Hmmm. Not a Bruce Willis fan, eh? I remember the "duck and cover" drills, too. I never worried about an atomic blast because my wooden desk was going to protect me.
Even as a Kid I knew the main goal was to make the ashes easy to identify...if there was anyone left to gather them. Interesting how many of the Twilight Zone and Outer Limits episodes of the day echoed the "We're gonna destroy ourselves" fears of the day.
Yeah, I remember walking home from school.after one of those under-the-desk sessions. I looked at all the houses thinking of everything disappearing in a flash. We all, of a certain age, grew up with this trauma. How would we have been different without it? .....no way to know.
Yup. For me, it was a furtherance of the chaos at home. I recall the weekly siren tests, but am not certain if they were emergency sirens or just the normal testing the volunteer fire department did in the days preceding cell phones.

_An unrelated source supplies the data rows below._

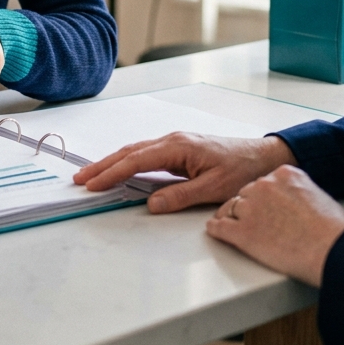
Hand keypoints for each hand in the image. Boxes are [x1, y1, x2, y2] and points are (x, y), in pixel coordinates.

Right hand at [74, 132, 296, 213]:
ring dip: (112, 163)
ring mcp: (175, 143)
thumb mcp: (214, 189)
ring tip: (92, 175)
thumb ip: (180, 196)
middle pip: (129, 152)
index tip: (92, 184)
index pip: (136, 161)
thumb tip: (150, 204)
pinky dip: (128, 162)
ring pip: (135, 152)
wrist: (264, 156)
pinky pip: (146, 154)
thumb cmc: (243, 171)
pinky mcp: (179, 150)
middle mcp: (172, 140)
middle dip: (103, 165)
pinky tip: (120, 170)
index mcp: (178, 146)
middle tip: (80, 178)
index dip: (112, 173)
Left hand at [207, 165, 343, 285]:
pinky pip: (220, 227)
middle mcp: (263, 185)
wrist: (331, 250)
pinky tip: (214, 230)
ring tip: (228, 224)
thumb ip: (299, 191)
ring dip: (230, 217)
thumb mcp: (317, 196)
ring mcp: (250, 207)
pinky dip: (216, 229)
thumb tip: (295, 200)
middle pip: (245, 194)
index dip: (262, 197)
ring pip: (230, 208)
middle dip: (248, 207)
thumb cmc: (332, 230)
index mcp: (283, 174)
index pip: (263, 182)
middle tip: (254, 221)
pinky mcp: (242, 231)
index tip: (263, 205)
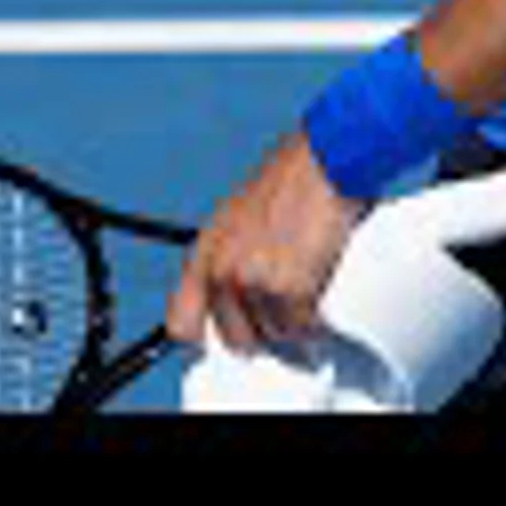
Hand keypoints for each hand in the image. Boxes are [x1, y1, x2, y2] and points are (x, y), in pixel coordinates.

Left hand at [164, 129, 364, 359]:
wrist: (323, 165)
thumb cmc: (289, 185)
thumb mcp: (237, 219)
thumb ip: (228, 260)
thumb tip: (236, 306)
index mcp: (204, 255)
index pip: (182, 325)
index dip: (205, 339)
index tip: (226, 340)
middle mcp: (221, 272)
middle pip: (236, 340)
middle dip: (263, 332)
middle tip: (285, 308)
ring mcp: (253, 284)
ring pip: (275, 337)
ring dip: (294, 323)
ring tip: (307, 284)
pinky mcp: (289, 292)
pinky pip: (303, 329)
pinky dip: (317, 320)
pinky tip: (321, 288)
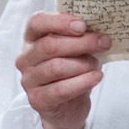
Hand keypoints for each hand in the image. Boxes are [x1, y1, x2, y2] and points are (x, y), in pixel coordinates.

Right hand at [16, 13, 110, 128]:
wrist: (69, 107)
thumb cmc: (73, 71)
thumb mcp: (76, 49)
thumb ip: (81, 37)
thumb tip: (99, 30)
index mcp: (32, 39)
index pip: (36, 22)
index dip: (59, 21)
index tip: (82, 25)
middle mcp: (25, 58)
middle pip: (49, 46)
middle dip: (80, 43)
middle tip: (103, 43)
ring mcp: (28, 80)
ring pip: (56, 67)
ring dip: (82, 64)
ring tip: (96, 65)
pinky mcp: (37, 100)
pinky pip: (60, 90)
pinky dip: (82, 82)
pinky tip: (96, 77)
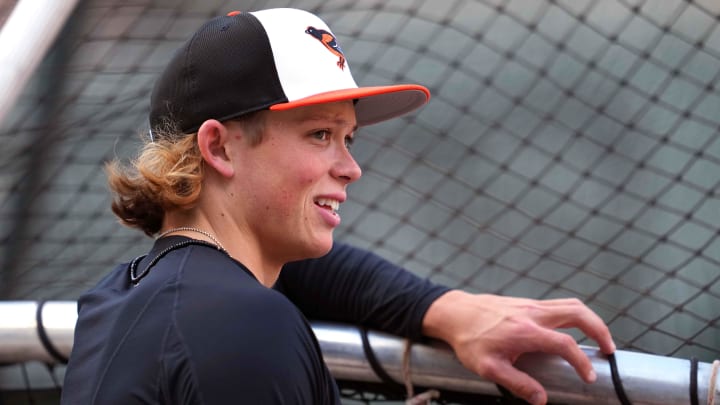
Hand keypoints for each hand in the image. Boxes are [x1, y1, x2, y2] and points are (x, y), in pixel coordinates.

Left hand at [421, 290, 615, 404]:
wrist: (454, 313)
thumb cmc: (468, 339)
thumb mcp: (489, 368)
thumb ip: (518, 384)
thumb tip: (541, 399)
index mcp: (525, 331)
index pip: (565, 344)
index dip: (582, 362)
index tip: (589, 377)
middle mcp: (532, 313)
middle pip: (578, 313)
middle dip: (600, 330)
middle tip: (609, 350)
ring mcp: (531, 305)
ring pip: (571, 304)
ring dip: (590, 320)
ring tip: (599, 339)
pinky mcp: (528, 303)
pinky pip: (559, 305)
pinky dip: (574, 316)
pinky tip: (574, 331)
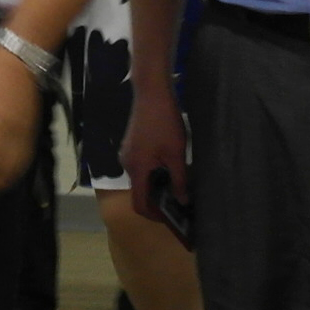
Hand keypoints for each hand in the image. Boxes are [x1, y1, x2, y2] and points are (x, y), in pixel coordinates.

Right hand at [123, 79, 192, 222]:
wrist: (152, 93)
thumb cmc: (165, 123)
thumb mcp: (176, 154)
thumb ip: (179, 180)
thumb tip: (182, 200)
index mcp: (136, 169)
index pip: (139, 203)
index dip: (152, 214)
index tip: (169, 217)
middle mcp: (127, 164)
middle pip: (139, 191)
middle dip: (157, 199)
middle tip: (178, 201)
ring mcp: (126, 153)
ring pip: (140, 177)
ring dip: (156, 184)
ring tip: (176, 183)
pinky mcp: (130, 144)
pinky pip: (140, 165)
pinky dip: (152, 172)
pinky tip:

"Yup. For me, it was a furtherance of the chaos at home." It sounds like we have a dysfunctional family life in common, if that's what you mean by 'chaos at home'.
It's a movie concerning The Rapture, aka End of Times. Just like the Cuban Missile Crisis, this movie scared the heck out of me.
Did ya ever watch a movie two or three times and when something you know that is bad is going to happen, you catch yourself in that moment of suspense hoping that the bad thing is somehow going to change?
It was a good movie. I liked a couple of striking scenes; the small plane crashing into the Macy's parking lot, .the maternity ward with all the newborns gone. The airliner emergency landing was .well done.
Propeller beanies make a lot more sense than my propeller.shoes. I end up hanging in the air upside down - quite annoying.